OSLO: Norway’s opposition Conservatives, promising tax cuts and better healthcare, won elections in a landslide on Monday but faced tough coalition talks with a populist party that wants to spend more of the accumulated oil riches and curb immigration.
Led by Erna Solberg, a former girl scout leader who has overcome dyslexia, the Conservatives promise to diversify the economy away from oil, privatise state firms, and reduce some of the world’s highest taxes rates to give the private sector more breathing room.
Solberg, 52, will become Norway’s second female prime minister, as well as its first Conservative prime minister since 1990. At least the top two cabinet posts — and possibly the top three — are likely to be filled by women.
“Voters have given a historically strong victory for the centre-right,” said a tearful Solberg, nicknamed “Iron Erna” for her tough stances when she served in cabinet between 2001 and 2005. “We will give this country a new government.” Norway has enjoyed rare economic success during the past decade, escaping Europe’s economic crisis with little more than a scratch, as its booming offshore oil sector lifted per capita GDP to $100,000 and a huge public sector insulated the economy.
But growth is now slowing, competitiveness is stagnating, and the government’s record on critical social services is mixed.
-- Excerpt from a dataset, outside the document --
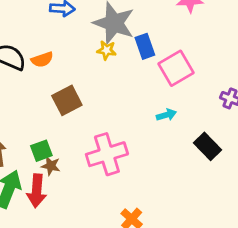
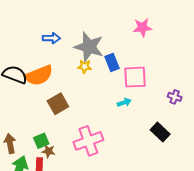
orange semicircle: (42, 60) -> (39, 75), size x1.8
pink square: (176, 68) -> (135, 77), turned 30
cyan arrow: (166, 115) -> (124, 102), moved

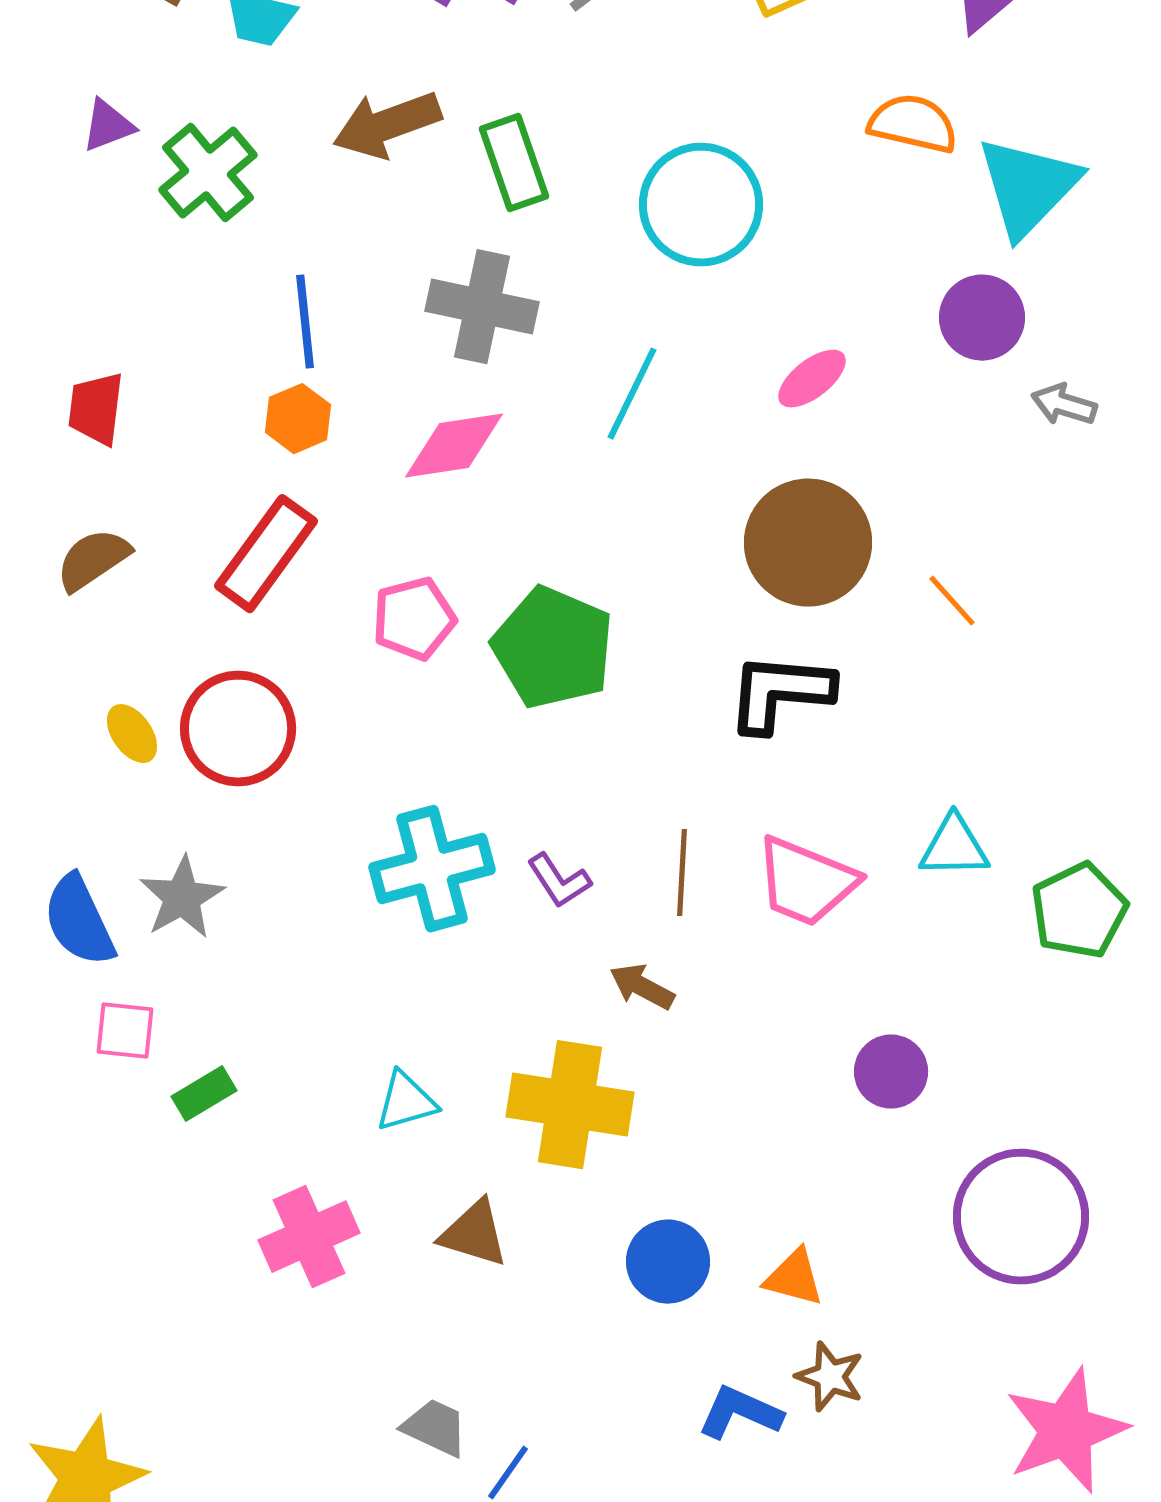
Voters have accused outgoing Prime Minister Jens Stoltenberg of wasting a once-in-a-lifetime economic boom. With 76 percent of the vote counted, the Conservatives, the populist right-wing Progress Party and two centrist parties that campaigned together to oust Stoltenberg were set to collect 96 seats in parliament, 11 more than needed for the majority.
Stoltenberg and his allies collected just 72 seats and the prime minister announced he would step down after eight years and two straight terms in office.